Source: Conservation as Cultural Survival: Proceedings of Seminar Two, p. 109

My words to you this morning signal the conclusion of the first seminar organised by the Aga Khan Award for Architecture to be held in an Islamic country. The Aga Khan Awards, the first of which will be granted in 1980, will be substantial: $100,000 in each of five different categories for a potential total of $500,000 every three years. Their purpose is to make a strong and continuing impact on the architectural profession, on decision makers and on public opinion everywhere. I want to begin by reminding you how the Award will try to achieve this, for the members of the Steering Committee and I feel that it has certain unique aspects that deserve to be both emphasised and repeated.

In the first place, the Award will not be confined to architects competing with designs for a succession of prestigious public monuments. We are concerned with the Islamic world and, above all, with the people of Islam. This seminar has therefore been devoted to conservation and adaptive reuse; those to follow will explore other major areas of concern to all people, such as housing and public buildings. Secondly, the Awards will be open not only to designers, but also to the promoters and decision makers who generally employ them, to craftsmen and builders, to civil servants, and even to ordinary people who have shown initiative in improving their own habitats. A third feature is that they will go only to projects that have been tried and proven over a number of years. How many buildings have won acclaim at the time the ribbon was cut, only to be rejected as impractical and inconvenient by those who had to live or work in them? Heralding a venture which eventually proves unsatisfactory is a trap we fully intend to avoid.
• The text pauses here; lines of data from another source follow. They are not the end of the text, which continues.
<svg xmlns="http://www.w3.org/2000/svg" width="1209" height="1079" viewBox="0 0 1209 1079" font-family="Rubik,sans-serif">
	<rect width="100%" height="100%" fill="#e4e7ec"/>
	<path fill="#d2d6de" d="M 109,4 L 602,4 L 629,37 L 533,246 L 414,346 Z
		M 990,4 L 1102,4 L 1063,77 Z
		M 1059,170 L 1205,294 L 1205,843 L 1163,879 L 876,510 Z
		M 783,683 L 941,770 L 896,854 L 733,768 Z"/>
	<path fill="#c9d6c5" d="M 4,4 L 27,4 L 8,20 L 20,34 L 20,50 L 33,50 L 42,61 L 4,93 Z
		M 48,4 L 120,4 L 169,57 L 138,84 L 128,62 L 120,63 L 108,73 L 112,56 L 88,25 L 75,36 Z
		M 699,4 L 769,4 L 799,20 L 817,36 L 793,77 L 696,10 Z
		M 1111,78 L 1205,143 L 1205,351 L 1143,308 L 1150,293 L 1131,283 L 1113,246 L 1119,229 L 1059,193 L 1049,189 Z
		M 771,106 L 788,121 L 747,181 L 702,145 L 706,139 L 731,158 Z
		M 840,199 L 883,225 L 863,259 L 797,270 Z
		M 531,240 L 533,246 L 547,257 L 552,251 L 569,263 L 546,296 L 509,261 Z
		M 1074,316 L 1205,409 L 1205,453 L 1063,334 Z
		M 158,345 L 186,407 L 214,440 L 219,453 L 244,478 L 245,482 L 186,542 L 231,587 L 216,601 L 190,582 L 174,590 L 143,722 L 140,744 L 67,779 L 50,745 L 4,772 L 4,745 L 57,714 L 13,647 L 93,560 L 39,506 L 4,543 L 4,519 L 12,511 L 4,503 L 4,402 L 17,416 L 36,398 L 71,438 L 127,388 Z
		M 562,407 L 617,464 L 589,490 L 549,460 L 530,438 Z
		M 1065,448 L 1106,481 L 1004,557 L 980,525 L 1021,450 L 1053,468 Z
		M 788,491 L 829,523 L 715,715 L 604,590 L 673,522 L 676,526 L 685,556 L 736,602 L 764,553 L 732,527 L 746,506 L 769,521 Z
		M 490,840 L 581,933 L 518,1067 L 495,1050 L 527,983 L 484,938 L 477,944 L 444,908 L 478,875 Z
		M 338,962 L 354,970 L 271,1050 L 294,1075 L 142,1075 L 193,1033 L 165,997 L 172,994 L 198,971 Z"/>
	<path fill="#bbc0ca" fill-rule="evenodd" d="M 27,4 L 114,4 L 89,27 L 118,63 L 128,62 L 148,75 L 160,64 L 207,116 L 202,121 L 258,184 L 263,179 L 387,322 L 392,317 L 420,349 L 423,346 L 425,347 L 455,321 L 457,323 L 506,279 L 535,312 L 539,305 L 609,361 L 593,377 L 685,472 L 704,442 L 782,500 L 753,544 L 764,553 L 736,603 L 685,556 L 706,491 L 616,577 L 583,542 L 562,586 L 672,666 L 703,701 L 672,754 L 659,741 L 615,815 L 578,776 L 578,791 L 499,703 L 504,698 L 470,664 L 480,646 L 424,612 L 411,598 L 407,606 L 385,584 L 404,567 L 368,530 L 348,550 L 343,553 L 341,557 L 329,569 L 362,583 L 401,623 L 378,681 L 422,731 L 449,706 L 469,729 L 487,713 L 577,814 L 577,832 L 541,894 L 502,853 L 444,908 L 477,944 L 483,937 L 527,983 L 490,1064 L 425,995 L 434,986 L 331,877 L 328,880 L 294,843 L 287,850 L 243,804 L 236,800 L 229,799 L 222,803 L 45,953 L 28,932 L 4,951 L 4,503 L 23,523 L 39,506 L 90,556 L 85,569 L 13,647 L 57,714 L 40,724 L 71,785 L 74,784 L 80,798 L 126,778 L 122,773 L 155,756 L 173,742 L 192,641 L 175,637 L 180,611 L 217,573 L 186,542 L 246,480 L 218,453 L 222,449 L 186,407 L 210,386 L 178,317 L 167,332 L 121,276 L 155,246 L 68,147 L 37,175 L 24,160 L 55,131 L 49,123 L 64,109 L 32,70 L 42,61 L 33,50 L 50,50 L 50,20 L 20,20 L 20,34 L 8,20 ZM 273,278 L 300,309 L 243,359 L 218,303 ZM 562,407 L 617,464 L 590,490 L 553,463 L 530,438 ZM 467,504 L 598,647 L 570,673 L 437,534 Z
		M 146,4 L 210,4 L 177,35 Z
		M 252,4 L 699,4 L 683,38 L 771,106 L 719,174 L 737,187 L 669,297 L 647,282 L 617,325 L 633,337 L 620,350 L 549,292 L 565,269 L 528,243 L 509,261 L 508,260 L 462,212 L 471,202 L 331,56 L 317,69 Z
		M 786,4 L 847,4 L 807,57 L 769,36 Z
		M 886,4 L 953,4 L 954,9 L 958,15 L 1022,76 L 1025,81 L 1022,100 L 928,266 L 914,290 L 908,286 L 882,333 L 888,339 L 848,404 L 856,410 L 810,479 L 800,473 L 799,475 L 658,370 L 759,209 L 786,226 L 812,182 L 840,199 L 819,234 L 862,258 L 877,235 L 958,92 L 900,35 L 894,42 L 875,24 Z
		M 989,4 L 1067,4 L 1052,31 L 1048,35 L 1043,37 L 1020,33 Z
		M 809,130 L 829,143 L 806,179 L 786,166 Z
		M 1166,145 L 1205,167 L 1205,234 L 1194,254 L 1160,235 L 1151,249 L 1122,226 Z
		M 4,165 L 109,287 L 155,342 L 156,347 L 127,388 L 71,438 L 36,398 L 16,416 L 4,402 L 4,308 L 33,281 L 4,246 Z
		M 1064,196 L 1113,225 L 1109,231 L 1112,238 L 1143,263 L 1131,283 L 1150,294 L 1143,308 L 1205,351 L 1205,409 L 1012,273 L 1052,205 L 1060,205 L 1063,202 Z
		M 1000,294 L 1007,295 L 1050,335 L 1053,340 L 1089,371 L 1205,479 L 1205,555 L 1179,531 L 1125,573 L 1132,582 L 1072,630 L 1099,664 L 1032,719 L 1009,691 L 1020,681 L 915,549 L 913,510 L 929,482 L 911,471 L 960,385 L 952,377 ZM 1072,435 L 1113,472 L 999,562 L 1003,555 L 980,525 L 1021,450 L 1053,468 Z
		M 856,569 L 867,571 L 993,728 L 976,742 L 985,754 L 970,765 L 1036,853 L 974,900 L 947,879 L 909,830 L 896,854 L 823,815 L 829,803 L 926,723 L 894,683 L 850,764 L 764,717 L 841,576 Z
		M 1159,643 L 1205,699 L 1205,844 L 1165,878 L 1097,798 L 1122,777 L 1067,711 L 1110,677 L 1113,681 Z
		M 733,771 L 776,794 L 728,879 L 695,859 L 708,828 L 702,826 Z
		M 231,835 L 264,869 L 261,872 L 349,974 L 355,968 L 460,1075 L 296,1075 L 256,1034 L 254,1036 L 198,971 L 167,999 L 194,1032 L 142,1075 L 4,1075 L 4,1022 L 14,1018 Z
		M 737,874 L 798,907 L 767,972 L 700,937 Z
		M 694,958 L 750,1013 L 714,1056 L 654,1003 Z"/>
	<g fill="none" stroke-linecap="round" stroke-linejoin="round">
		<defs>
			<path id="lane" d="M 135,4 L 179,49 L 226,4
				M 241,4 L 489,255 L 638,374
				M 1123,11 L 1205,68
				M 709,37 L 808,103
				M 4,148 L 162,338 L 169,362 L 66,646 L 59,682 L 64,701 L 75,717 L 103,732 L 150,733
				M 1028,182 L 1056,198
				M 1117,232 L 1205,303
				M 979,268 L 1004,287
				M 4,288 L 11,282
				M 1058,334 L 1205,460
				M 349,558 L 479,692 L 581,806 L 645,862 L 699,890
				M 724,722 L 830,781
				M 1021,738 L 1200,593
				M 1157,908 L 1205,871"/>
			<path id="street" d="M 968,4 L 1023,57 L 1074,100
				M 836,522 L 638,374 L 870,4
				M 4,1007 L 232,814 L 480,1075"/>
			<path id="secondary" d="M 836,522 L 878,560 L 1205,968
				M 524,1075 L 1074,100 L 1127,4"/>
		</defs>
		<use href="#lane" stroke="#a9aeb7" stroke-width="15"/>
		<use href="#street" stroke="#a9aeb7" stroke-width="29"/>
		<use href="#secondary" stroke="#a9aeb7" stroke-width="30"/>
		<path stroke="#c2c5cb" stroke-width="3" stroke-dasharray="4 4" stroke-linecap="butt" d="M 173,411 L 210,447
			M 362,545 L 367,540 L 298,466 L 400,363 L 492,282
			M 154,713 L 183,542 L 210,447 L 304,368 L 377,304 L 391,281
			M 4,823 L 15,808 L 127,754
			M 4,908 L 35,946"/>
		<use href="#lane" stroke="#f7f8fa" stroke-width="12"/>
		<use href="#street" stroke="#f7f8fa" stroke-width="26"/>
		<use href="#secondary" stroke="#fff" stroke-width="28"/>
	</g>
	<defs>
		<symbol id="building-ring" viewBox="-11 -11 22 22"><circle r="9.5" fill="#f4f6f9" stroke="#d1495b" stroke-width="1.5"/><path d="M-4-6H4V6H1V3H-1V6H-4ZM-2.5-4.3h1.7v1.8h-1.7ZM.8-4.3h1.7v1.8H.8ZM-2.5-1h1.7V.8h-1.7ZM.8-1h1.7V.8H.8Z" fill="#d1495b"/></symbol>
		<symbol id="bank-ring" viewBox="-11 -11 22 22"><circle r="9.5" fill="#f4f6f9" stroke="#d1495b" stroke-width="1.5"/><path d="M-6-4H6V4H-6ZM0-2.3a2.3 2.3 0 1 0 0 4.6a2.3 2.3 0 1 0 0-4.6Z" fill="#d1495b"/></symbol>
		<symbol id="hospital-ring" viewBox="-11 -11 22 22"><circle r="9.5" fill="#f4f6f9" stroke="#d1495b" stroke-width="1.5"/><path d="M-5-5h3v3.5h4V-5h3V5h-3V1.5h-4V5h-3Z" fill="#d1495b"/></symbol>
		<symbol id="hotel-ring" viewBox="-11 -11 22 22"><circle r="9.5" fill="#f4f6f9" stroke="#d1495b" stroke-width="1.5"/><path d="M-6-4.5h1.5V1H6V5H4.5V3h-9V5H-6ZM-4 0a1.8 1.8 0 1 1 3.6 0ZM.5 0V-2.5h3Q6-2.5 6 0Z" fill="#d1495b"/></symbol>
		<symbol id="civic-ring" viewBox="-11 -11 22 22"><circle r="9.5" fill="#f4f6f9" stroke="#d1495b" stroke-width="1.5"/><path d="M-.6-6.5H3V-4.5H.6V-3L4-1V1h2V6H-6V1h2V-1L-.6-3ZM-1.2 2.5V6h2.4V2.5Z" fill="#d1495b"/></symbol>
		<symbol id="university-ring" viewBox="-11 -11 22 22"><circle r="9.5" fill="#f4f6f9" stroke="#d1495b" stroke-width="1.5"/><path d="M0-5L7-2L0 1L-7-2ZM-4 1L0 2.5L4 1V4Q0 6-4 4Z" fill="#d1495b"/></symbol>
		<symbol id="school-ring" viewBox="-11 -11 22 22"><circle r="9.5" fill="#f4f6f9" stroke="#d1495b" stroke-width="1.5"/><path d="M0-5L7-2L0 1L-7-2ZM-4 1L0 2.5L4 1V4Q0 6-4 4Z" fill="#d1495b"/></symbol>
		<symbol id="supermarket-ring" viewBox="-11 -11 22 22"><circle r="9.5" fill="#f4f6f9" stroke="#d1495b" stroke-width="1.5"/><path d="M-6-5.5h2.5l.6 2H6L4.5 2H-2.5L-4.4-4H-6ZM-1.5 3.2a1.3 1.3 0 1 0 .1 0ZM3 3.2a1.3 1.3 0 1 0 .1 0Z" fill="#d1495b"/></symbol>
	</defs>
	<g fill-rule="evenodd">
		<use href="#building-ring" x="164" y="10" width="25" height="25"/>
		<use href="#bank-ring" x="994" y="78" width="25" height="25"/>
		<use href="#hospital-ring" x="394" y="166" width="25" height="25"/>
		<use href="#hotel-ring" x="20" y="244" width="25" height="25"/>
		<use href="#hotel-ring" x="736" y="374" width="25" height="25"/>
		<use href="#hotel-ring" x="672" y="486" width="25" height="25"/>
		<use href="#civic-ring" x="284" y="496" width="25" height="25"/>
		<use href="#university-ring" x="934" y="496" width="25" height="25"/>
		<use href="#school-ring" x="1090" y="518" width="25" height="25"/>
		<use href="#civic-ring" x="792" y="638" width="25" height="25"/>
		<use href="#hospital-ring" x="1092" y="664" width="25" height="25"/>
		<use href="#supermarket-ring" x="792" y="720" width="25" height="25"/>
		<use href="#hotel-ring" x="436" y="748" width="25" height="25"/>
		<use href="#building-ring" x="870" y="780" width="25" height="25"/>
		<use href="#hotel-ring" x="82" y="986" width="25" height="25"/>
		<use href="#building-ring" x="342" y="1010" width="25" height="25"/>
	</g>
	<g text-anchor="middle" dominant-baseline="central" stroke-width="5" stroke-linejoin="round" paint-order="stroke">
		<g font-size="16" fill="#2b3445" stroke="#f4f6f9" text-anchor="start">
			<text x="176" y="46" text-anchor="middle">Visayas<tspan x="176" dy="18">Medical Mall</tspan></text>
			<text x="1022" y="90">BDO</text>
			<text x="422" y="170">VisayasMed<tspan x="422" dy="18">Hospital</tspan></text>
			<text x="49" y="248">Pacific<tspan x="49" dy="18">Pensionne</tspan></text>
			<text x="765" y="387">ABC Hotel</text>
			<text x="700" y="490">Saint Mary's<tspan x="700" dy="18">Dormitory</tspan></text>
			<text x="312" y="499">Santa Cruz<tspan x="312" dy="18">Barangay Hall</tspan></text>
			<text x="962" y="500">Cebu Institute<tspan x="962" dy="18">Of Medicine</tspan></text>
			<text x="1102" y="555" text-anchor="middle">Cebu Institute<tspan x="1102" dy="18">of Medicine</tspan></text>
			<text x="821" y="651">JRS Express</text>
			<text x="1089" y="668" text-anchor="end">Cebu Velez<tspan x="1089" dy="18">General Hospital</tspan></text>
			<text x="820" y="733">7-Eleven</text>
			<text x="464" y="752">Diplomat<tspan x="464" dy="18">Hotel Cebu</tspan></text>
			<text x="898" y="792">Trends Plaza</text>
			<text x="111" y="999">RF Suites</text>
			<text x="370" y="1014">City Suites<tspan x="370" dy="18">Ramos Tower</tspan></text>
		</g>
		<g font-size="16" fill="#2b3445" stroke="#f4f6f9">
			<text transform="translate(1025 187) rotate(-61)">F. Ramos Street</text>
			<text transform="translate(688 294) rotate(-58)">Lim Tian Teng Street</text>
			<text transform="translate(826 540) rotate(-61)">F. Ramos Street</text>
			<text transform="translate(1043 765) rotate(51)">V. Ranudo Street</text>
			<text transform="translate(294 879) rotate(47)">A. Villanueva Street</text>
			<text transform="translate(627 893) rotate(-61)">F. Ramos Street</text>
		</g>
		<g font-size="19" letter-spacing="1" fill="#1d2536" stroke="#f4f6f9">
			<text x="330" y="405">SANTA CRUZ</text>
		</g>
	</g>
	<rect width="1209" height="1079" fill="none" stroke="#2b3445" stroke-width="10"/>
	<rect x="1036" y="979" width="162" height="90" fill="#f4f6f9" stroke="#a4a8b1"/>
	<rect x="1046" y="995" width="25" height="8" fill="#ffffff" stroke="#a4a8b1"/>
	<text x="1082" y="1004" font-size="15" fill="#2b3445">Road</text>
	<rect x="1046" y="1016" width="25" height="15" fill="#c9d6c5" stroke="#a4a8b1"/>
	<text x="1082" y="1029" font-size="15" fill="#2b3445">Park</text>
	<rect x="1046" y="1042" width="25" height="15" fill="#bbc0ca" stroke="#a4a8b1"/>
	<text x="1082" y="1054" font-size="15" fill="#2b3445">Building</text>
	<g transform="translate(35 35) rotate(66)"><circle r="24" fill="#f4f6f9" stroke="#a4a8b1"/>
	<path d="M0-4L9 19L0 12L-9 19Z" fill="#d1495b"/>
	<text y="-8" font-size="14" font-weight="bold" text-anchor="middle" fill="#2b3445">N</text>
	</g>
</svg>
Finally, we do not seek anything less ambitious than true excellence in any architecture intended for the Islamic environment. We are not here to advocate a specific school of architectural thought; we have no grandiose ideas to promote, no axes to grind, no facile solutions to propound. The machinery of this Award -- which of course includes this seminar -- has developed gradually over time, with care and thought. We have tried to take advantage of expert opinion in every category and on every issue we have identified, and to listen to the practical experience of professionals in as many regions of the Islamic world as possible.

The seminar in Istanbul has been devoted to conservation and adaptive reuse -- a major area of interest to the Award Committee. We chose Turkey because of the richness and diversity of its architectural heritage, the long exposure of this heritage to the forces of change and, above all, the presence here of a lively and enlightened profession that has had extensive experience in dealing with the problems of transformation and change in all aspects of the built environment. Our expectations have been more than fulfilled. The contributions of the participants have been invaluable, and the interest which our ideas have elicited, both officially and professionally, has been most encouraging.

What have we learned from our three days of deliberation? Speaking generally, I believe everyone has benefited from hearing about the problems and the achievements of conservation projects in widely separated areas of the Islamic world. We have had case histories presented and illustrated from countries as diverse as Morocco, Indonesia, Pakistan, Saudi Arabia and Yemen, as well as Turkey itself. This has been a remarkable experience, if only because so often this type of information tends to be derived almost exclusively from the West. Clearly, a useful bonus of these Awards may be a much greater awareness of what is actually happening in the Islamic world; we shall promote the Award's objectives not only by discovering architectural successes, but also by learning from the mistakes that must inevitably occur. At this seminar we have listened to some dramatic examples of both.

This seminar's discussions have also brought out the importance of public opinion. An awareness of the issues raised by conservation and the ability to directly involve the people affected by each project can avoid the dangers inherent in solutions that are clumsily imposed. Journalists will readily appreciate the importance of the press in building an informed and enlightened public opinion. Related to this is the necessity that conservation projects squarely face the complex human problems produced by environmental change, especially in our big cities where community values are lost and financial resources fail just where they are most urgently needed. These are, of course, universal problems, but they can often be found in their most extreme form in some of Islam's most renowned cities.

Finally, I extend a word of gratitude to those who have participated in the seminar, as well as to those who have helped organize it with invaluable local assistance. I have already referred to the important role Turkish architects and academics have played in our deliberations, and to the broad international scope of the professional contributions from other countries. Those deliberations have been rendered all the more useful because of the presence of representatives of international agencies, governments, local authorities, and bankers and consultants to all these institutions. These people are often the final arbiters, and I hope they have learned as much from us as we have learned from them. I also hope that, especially among the decision makers, the seminar has set in motion a train of thought that will at least help them to ask the right questions. It is when we reach that stage that I shall feel our objectives have already been half achieved.